Mit Humor überspielt sie ihre tiefsten Ängste, kämpft mit ihrer Panik. Mit bittersüssem Sarkasmus lernt sie, eine Mauer zu errichten, die niemand durchbrechen kann.
Exposè1 zu diesem Werk
Arbeitstitel
Denn sie weiß nicht, was sie tut
Genre / Stilrichtung
Tragikomödie, autobiografisch inspiriert, schwarzer Humor
Umfang (geplant in 5 Bänden)
Alle noch in Arbeit
Kurzinhalt
Eine junge Frau kämpft sich durch ein Leben, das von Anfang an nicht ihres war. Als Baby dem Chaos ausgeliefert, wächst sie zwischen Absurdität und Abgründen auf. Doch anstatt sich in der Tragik zu verlieren, begegnet sie dem Wahnsinn mit bissigem Humor. „Denn sie weiß nicht, was sie tut“ ist eine autobiografisch inspirierte Tragikomödie über Identität, Wut, Selbstironie – und das befreiende Lachen mitten im Schmerz.
Zielgruppe
Leser*innen von autobiografischer Literatur, komische Tragik, Alltag mit Sarkusmus, Vergessenes aus der ehemaligen DDR
Autorin
knapp 60, und sie weiss immer noch nicht, was sie tut.
Denn sie weiß nicht, was sie tut, beginnt 1966 in der ehemaligen DDR. Von ihrer Nabelschnur getrennt, liegt sie in vollen Windeln mit einem leeren Bauch. Ihre Geschwister verschwinden ebenso wie ihre Erzeuger aus ihrem gerade begonnenen Leben.

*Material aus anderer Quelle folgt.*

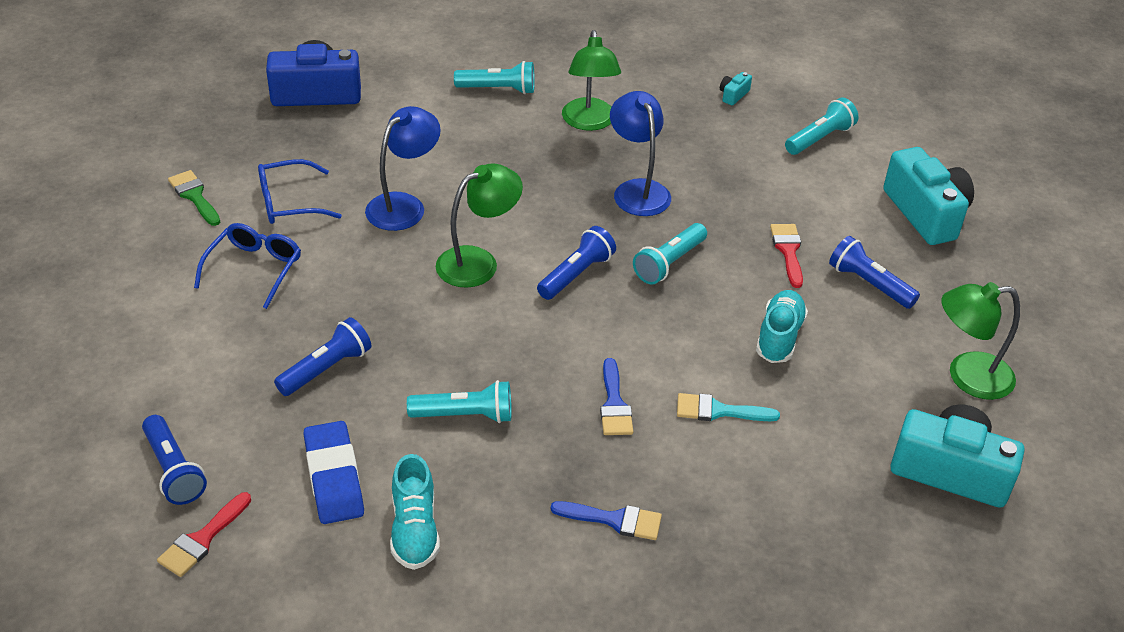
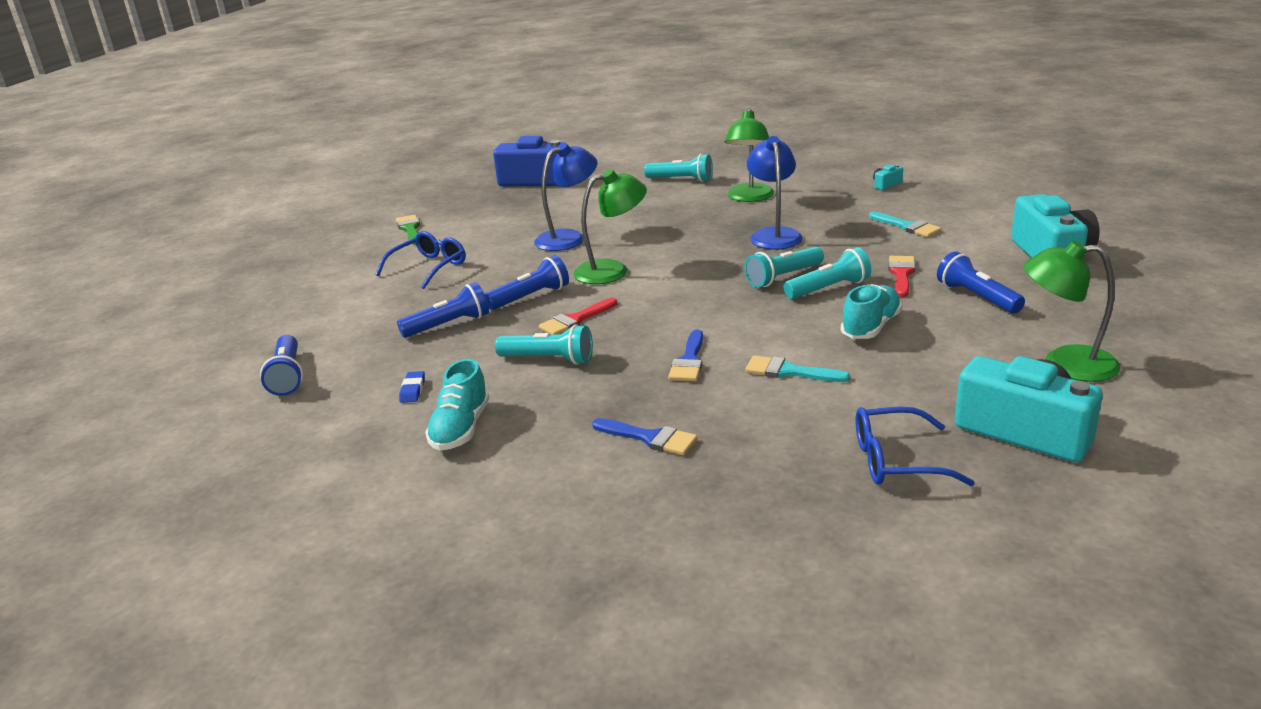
camera: 20 degrees right, 15 degrees down
red brush [157,492,251,577] -> red brush moved to [539,298,617,335]
blue glasses [258,159,342,224] -> blue glasses moved to [856,407,975,486]
blue eraser [304,421,364,524] -> blue eraser [399,371,425,403], size x0.45
blue flashlight [537,226,616,300] -> blue flashlight moved to [485,255,569,310]
turquoise flashlight [785,98,858,155] -> turquoise flashlight moved to [783,247,871,299]
none -> turquoise brush [869,212,941,237]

Irgendwann, irgendwo, zwischen Kinderheim und Pflegeeltern, kommt zwischendurch etwas Sicherheit, Schutz und Stabilität in ihr kleines Chaos. Mit sozialistischer Disziplin und fremder Liebe bleibt sie stets auf der Suche nach ihrer Herkunft und stolpert dabei von einem Fragezeichen in das Nächste.
Doch es scheint, als würde sie in dem Schutz und in der Sicherheit ersticken. Sie sucht den Schlüssel zum Ausgang und läuft weiter und weiter, und entfernt sich dabei von sich selbst.
Mit Humor überspielt sie ihre tiefsten Ängste, kämpft mit ihrer Panik und macht aus Tabus knallbunte Lügen. Mit bittersüssem Sarkasmus lernt sie, eine Mauer zu errichten, die niemand durchbrechen kann.
Sie tastet sich durch die Trümmer ihrer Biografie und sucht nach einem Sinn, seit über 50 Jahren.